▶ [To-do item]: Look through the entries below for the string "ještě", and copy each line where it is found.

● ● ● ● ● ● ●

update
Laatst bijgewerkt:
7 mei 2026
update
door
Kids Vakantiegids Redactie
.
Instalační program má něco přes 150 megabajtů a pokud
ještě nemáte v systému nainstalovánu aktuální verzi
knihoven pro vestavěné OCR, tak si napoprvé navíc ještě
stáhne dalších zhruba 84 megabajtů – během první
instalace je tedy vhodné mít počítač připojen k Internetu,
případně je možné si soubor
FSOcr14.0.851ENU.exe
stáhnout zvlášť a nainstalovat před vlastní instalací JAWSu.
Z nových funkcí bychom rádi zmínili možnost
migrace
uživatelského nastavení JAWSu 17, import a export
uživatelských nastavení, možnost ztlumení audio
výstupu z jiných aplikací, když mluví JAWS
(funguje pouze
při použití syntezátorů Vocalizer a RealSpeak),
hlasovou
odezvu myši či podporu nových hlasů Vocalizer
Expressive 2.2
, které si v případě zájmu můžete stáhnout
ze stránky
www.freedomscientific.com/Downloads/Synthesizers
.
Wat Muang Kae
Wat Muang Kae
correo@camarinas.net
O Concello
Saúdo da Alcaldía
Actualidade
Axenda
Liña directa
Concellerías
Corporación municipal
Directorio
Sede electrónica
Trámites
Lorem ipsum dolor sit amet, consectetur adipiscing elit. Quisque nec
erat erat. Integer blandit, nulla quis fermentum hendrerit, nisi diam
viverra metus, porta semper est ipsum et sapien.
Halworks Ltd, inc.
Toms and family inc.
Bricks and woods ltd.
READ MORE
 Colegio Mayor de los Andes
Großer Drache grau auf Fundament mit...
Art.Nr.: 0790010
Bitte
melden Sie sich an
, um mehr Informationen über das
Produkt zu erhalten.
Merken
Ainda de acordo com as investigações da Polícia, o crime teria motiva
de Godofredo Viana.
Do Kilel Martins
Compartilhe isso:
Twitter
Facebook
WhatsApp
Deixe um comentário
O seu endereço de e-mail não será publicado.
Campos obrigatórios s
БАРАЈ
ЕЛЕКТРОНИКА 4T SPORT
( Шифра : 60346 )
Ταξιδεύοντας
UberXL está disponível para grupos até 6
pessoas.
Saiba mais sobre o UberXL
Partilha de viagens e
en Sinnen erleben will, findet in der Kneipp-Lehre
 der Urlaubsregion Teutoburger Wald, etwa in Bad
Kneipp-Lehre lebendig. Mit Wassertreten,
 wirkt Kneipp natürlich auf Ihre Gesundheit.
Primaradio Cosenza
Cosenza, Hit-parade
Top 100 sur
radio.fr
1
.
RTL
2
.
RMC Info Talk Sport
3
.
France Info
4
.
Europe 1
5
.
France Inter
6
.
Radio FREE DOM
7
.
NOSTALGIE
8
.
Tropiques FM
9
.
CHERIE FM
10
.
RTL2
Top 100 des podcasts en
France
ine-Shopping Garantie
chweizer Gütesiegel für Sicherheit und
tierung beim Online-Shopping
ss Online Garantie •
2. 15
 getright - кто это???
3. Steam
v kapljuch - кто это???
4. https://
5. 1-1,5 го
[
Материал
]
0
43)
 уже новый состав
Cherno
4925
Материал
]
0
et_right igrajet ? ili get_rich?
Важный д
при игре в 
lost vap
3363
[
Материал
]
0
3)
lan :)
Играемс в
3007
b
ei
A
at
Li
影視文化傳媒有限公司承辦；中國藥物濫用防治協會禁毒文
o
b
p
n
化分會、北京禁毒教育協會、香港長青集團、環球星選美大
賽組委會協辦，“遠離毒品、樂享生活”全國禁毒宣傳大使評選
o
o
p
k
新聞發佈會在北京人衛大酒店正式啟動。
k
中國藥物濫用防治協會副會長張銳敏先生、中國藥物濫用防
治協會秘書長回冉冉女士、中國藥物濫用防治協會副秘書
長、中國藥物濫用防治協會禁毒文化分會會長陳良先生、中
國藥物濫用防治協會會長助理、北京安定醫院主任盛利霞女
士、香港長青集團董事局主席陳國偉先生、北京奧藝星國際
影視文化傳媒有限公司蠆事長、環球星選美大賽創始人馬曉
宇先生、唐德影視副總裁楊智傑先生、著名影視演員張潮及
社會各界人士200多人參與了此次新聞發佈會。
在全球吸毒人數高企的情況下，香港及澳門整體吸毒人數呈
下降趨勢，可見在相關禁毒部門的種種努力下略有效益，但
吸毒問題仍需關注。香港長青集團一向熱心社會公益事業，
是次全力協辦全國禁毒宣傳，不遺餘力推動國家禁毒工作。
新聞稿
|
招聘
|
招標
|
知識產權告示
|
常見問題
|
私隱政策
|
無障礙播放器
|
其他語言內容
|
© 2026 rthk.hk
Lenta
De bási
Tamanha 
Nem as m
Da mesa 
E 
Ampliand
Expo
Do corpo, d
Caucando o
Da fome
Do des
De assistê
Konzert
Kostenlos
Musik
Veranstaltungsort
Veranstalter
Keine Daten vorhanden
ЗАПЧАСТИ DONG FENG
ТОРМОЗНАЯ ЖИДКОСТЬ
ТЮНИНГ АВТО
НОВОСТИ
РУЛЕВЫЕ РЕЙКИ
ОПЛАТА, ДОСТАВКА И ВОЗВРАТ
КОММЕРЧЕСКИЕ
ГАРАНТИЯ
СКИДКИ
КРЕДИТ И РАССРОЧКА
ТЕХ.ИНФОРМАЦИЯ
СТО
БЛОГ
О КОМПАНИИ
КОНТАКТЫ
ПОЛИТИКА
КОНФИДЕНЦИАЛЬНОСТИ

● ● ● ● ● ● ●

▶ [Answer space]:
ještě nemáte v systému nainstalovánu aktuální verzi
knihoven pro vestavěné OCR, tak si napoprvé navíc ještě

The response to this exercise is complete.